Investing In AI
I’ve been trying to increase my exposure to investments which will appreciate with overall positive AI sentiment and progress, and here are my thoughts:
Currently my portfolio is composed of perhaps 80-90% equity in companies like Nvidia, Google, Meta, Microsoft, etc., which are directly involved in developing Frontier AI, the rest being in US and International ETFs.
However, I feel like I’m still missing out on latent opportunities and I’m considering what the next play is now that these companies are all getting heavily invested into and what the downstream effects will be.
Despite the above sentence, I grokked all of the basic option principles today because my intent now is to buy specifically alphabet calls. For example, today I was looking at the March 2026 expiry date calls at a $350 strike price, which would require approximately a 13-14% increase in share price to break even, which is a $4.22 trillion valuation from the current $3.88 trillion valuation. Once again, though, I need to remind myself that if I did buy this contract, there’s somebody selling it who thinks that the price is not going to reach that strike price. And although I can naively think that I have more information than them because I’m at the edge of progress and understand the advances more than most, the future is unpredictable.

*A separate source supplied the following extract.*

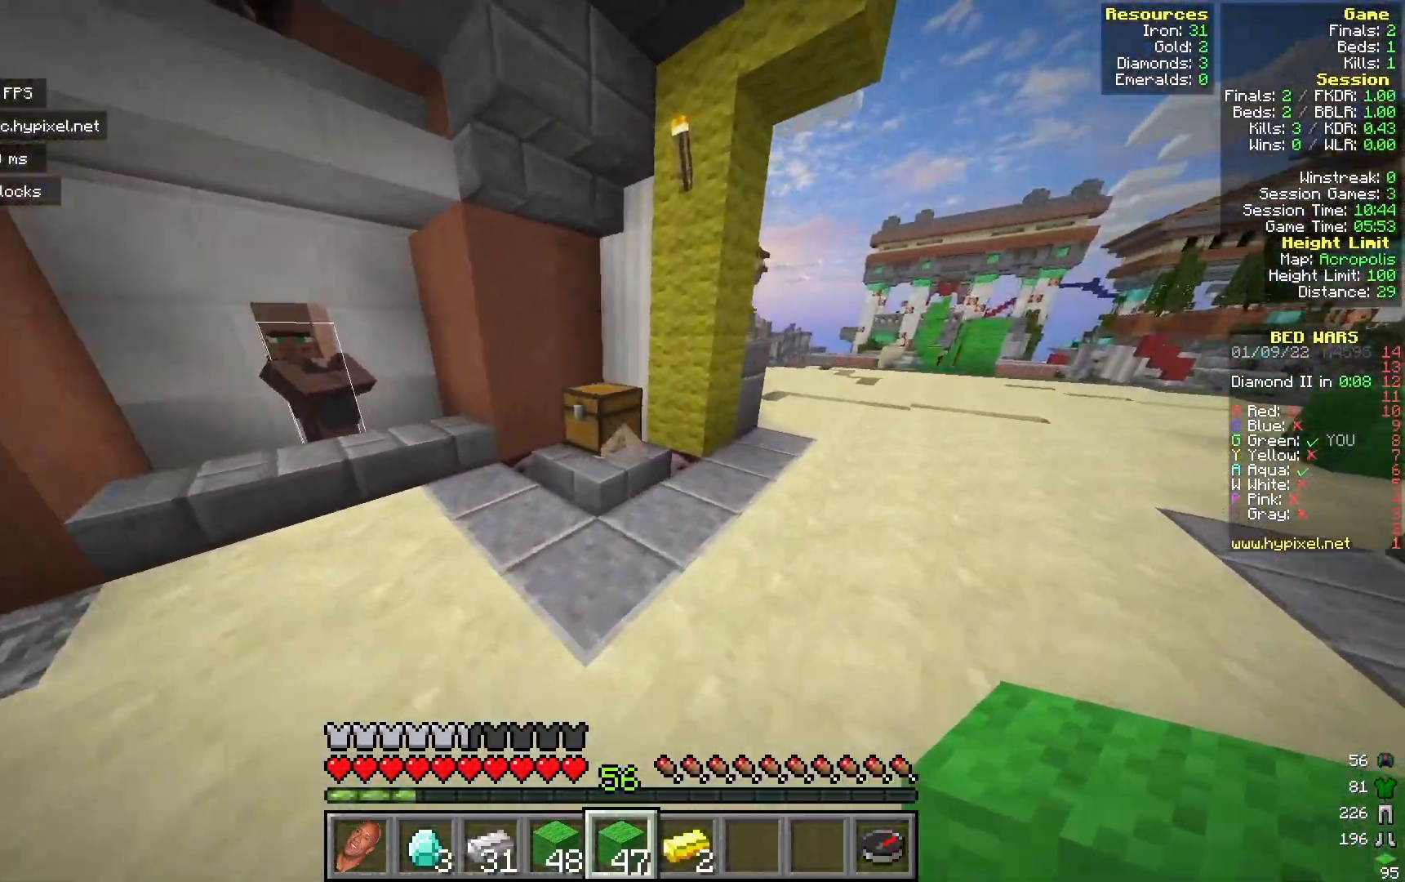
{"keys": ["w"], "mouse": [], "events": [[50, "d", "up"], [200, "d", "down"], [500, "d", "up"]]}
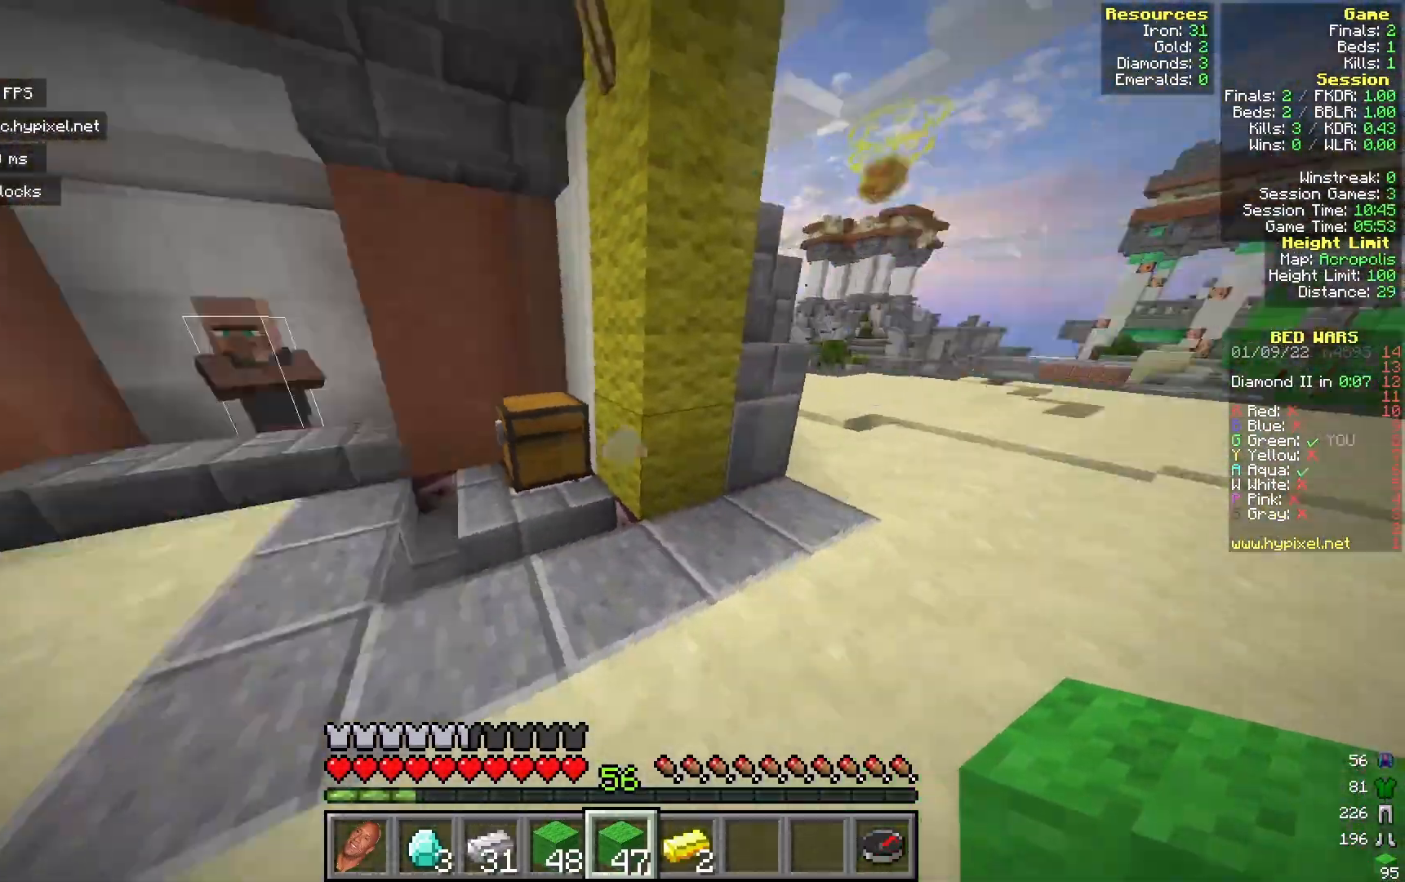
{"keys": ["a", "w"], "mouse": [], "events": [[17, "a", "down"]]}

Otherwise, I’m interested in latent industries and sectors which will implicitly receive AI investment, with the classical examples being modular nuclear reactor developers, fiber optic companies, which connect the data centers, as well as semiconductor manufacturers.
I’m trying to tune my thinking by projecting myself five months ahead and thinking for what missed opportunity I will tell myself, “wow, why didn’t I invest in that in December 2025?” However, this is of course an exercise which is much easier in hindsight than in the moment.

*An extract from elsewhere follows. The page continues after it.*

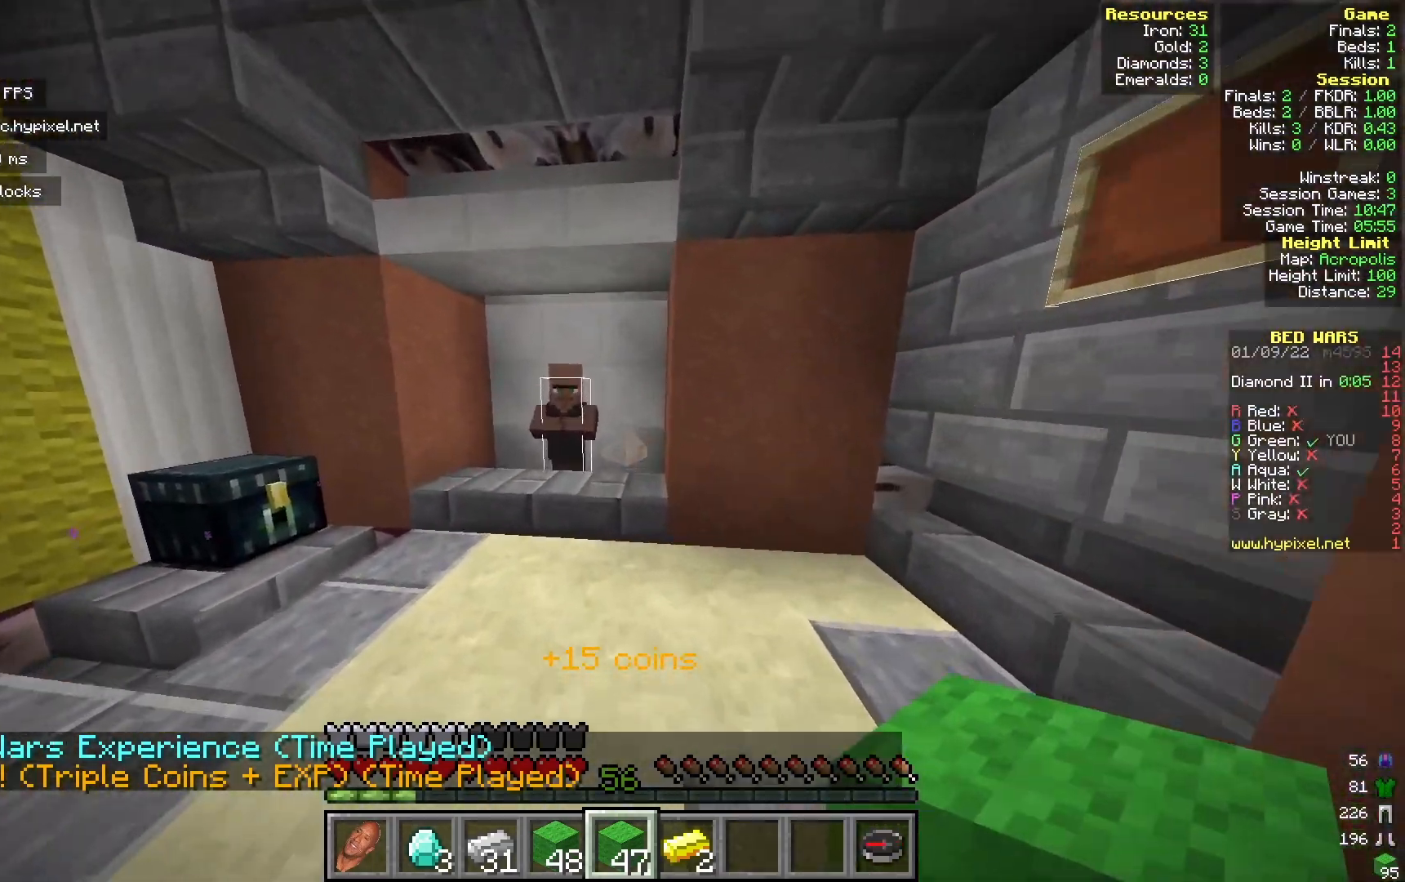
{"keys": [], "mouse": [], "events": [[117, "a", "down"], [283, "a", "up"], [333, "mouse_right", "down"], [367, "w", "up"], [450, "mouse_right", "up"]]}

With that being said, I conclude that for now I’m going to focus on cloud providers and big tech because it’s the most direct bet on AI. And to be honest, unless something happens to Taiwan, I’m really bullish on continued bubble-esque investment; nevertheless, I am very much candid in saying I know nothing about investing and that PhD investors might eat me up, which has already happened in the past, by the way. This is why I only invest money I can lose. Since losing money still isn’t fun, I should perhaps be risk-averse with respect to options, even though I feel there’s much to be had. Notwithstanding, my risk-aversion level is most people’s highest risk level, so I should already be contented by that.